Oil absorption was measured in both WF and WP, which in average was much higher in WP or treated WP compared with WF or treated WF. For example, oil absorption in untreated WF was 176.5%, which was much less than that obtained for the untreated WP of 231.9% oil absorption (Table 9). This means that untreated WP showed a 31% higher oil absorption compared to untreated WF. The main reason for this higher oil absorption in WP is a higher particle size or voids. The maximum particle size in untreated WP was 250 µm compared to 150 µm in untreated WF, as seen in the SEM imaging. This is reflected in the bulk density values, as a value of 407 kg/m³ was obtained for untreated WP compared to 610 kg/m³ obtained for untreated WF (Table 9). The particle size of the treated WPs showed a significant enlargement (to about 600 µm) due to the clustering of the particles. As a result, a similar increasing trend was obtained for WF and WP with the plasma treatment.

However, the impact of plasma treatment on oil absorption improvement was much lower than its impact on water absorption elevation, such that only approximately a 5% increase in oil absorption was obtained for WF or WP by plasma treatment (Table 9). Oil absorption was slightly affected by the treatment severity in both materials.

The results of protein solubility measurements in WP indicated that it was slightly affected by plasma treatment, with approximately a 3% reduction (Table 9). This minor reduction in solubility can be because of minor surface charge modification or denaturation, which need more studies. The emulsifying activity index (EAI) was slightly increased by plasma treatment with approximately up to 11% in WP(10 min-1.0 g).
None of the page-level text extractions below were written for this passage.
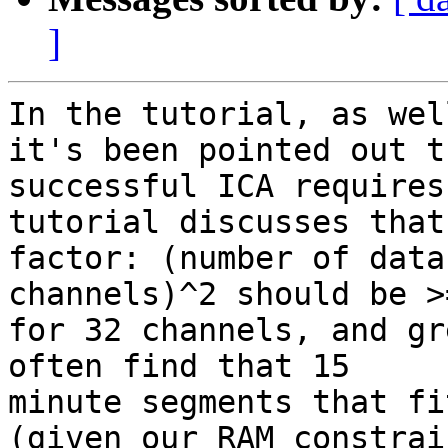
]
In the tutorial, as wel
it's been pointed out th
successful ICA requires
tutorial discusses that
factor: (number of data
channels)^2 should be >
for 32 channels, and gr
often find that 15 

minute segments that fi
(given our RAM constrain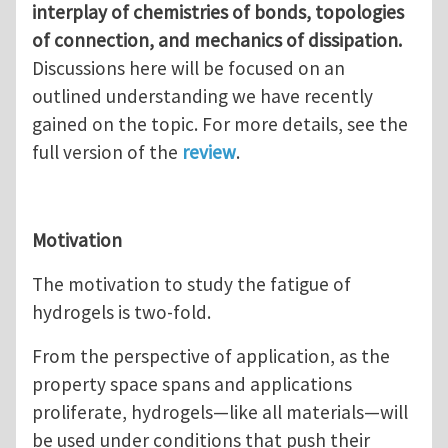
interplay of chemistries of bonds, topologies
of connection, and mechanics of dissipation.
Discussions here will be focused on an
outlined understanding we have recently
gained on the topic. For more details, see the
full version of the
review
.
Motivation
The motivation to study the fatigue of
hydrogels is two-fold.
From the perspective of application, as the
property space spans and applications
proliferate, hydrogels—like all materials—will
be used under conditions that push their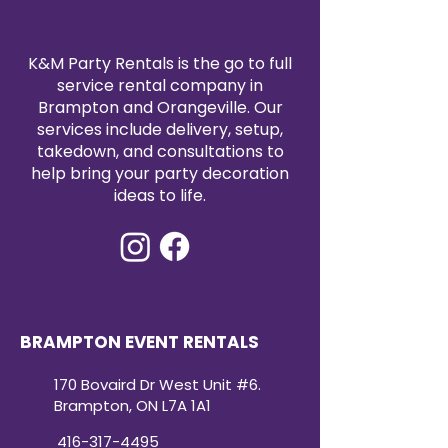
durability.
Affordable Elegance:
Luxurious
look at a budget-friendly price
K&M Party Rentals is the go to full
point.
service rental company in
Brampton and Orangeville. Our
services include delivery, setup,
takedown, and consultations to
help bring your party decoration
ideas to life.
BRAMPTON EVENT RENTALS
170 Bovaird Dr West Unit #6.
Brampton, ON L7A 1A1
416-317-4495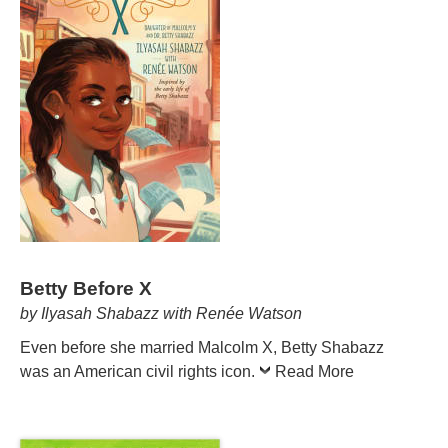
Betty Before X
by Ilyasah Shabazz with Renée Watson
Even before she married Malcolm X, Betty Shabazz
was an American civil rights icon.
Read More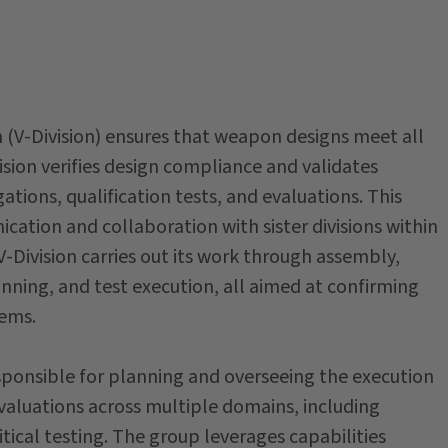
n (V-Division) ensures that weapon designs meet all
sion verifies design compliance and validates
ions, qualification tests, and evaluations. This
ation and collaboration with sister divisions within
Division carries out its work through assembly,
nning, and test execution, all aimed at confirming
tems.
sponsible for planning and overseeing the execution
valuations across multiple domains, including
ical testing. The group leverages capabilities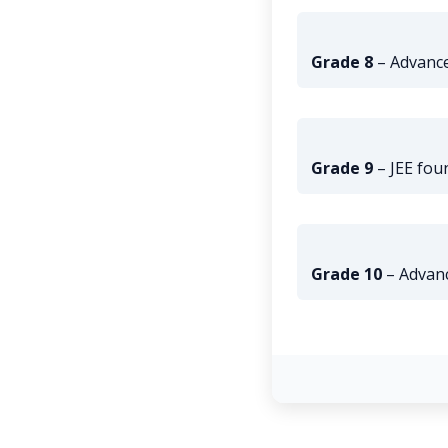
Grade 8
– Advance
Grade 9
– JEE fou
Grade 10
– Advan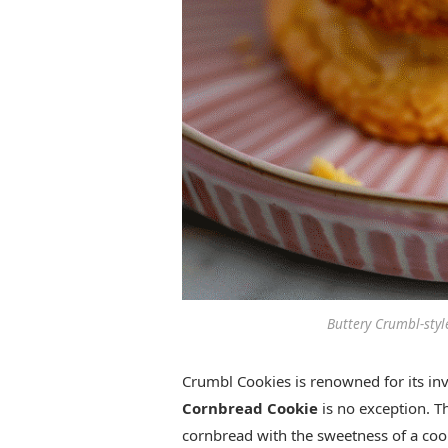
Buttery Crumbl-styl
Crumbl Cookies is renowned for its inv
Cornbread Cookie
is no exception. Th
cornbread with the sweetness of a cookie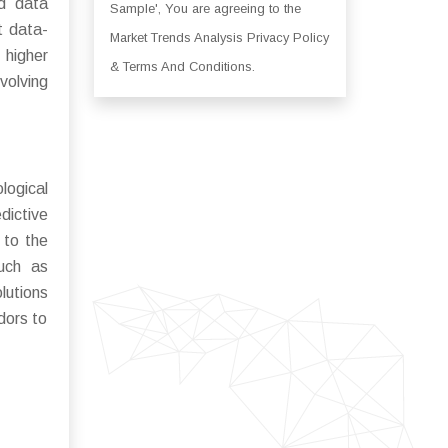
nd data
Sample', You are agreeing to the
t data-
Market Trends Analysis Privacy Policy
 higher
& Terms And Conditions.
volving
ogical
dictive
 to the
such as
lutions
dors to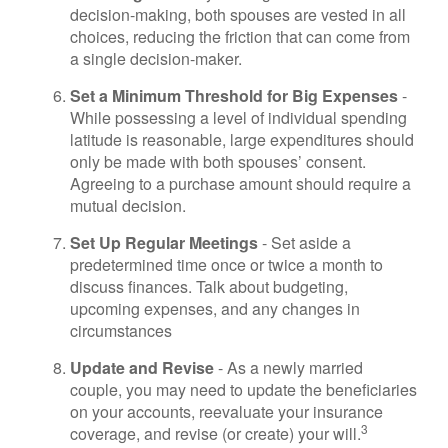
decision-making, both spouses are vested in all
choices, reducing the friction that can come from
a single decision-maker.
Set a Minimum Threshold for Big Expenses
-
While possessing a level of individual spending
latitude is reasonable, large expenditures should
only be made with both spouses’ consent.
Agreeing to a purchase amount should require a
mutual decision.
Set Up Regular Meetings
- Set aside a
predetermined time once or twice a month to
discuss finances. Talk about budgeting,
upcoming expenses, and any changes in
circumstances
Update and Revise
- As a newly married
couple, you may need to update the beneficiaries
on your accounts, reevaluate your insurance
3
coverage, and revise (or create) your will.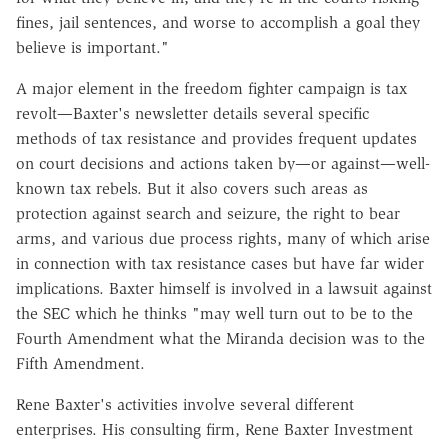
fines, jail sentences, and worse to accomplish a goal they
believe is important."
A major element in the freedom fighter campaign is tax
revolt—Baxter's newsletter details several specific
methods of tax resistance and provides frequent updates
on court decisions and actions taken by—or against—well-
known tax rebels. But it also covers such areas as
protection against search and seizure, the right to bear
arms, and various due process rights, many of which arise
in connection with tax resistance cases but have far wider
implications. Baxter himself is involved in a lawsuit against
the SEC which he thinks "may well turn out to be to the
Fourth Amendment what the Miranda decision was to the
Fifth Amendment.
Rene Baxter's activities involve several different
enterprises. His consulting firm, Rene Baxter Investment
The color change in the treated materials was not visually noticeable. However, after analyzing by the Minolta color analyzer, a minor change was observed by plasma treatment such that a slightly lower value of L was observed in the treated WF and WP compared to the untreated materials (Table 9). The overall color change (ΔL) values indicated that this parameter would be slightly affected/increased by the severity of the treatment such that by reducing the sample mass in the reactor, increased values of ΔL were observed with up to 3.77 in WF (15–0.5 g) and 2.55 in WP (15–0.5 g). The low values of color change show that plasma treatment would not adversely modify the appearance of the products and would retain this important quality attribute. Other studies also showed low or no change in the appearance and color of the products treated by plasma at different operation conditions (Misra et al., 2014, 2015; Kovacevic et al., 2016; Ramazzina et al., 2015; Mahendran 2016; Ziuzina et al., 2016; Kim et al., 2017; Oh et al., 2017; Trevisani et al., 2017; Pankaj et al., 2018) [12,36,37,38,39,40,41,42,43,44].

4. Conclusions

The results of this study indicated that cold plasma treatment can be used as an effective process for inactivation of coliform bacteria in powder-form materials. However, its performance depends on process conditions as well as the type of material. Similar conditions in this study resulted in much better inactivation results in a starch carbohydrate-rich material such as wheat flour compared with a protein-rich material as whey protein. According to the results, in the range studied, a maximum inactivation (log reduction) of 4.13 and 1.77 was obtained for WF and WP, respectively. A drying kinetics study indicated that ACP treatment can be used as a fast-drying method for powder-form material dehydration with almost no change in the quantity of the major components in a carbohydrate- or protein-based material. The lower bulk density of the materials that underwent the ACP treatment could be due to the size enlargement of the particles after treatment. In terms of functional properties, other than water absorption in WF which was highly affected by ACP treatment (by 80% enhancement), the rest of the functional properties were slightly affected.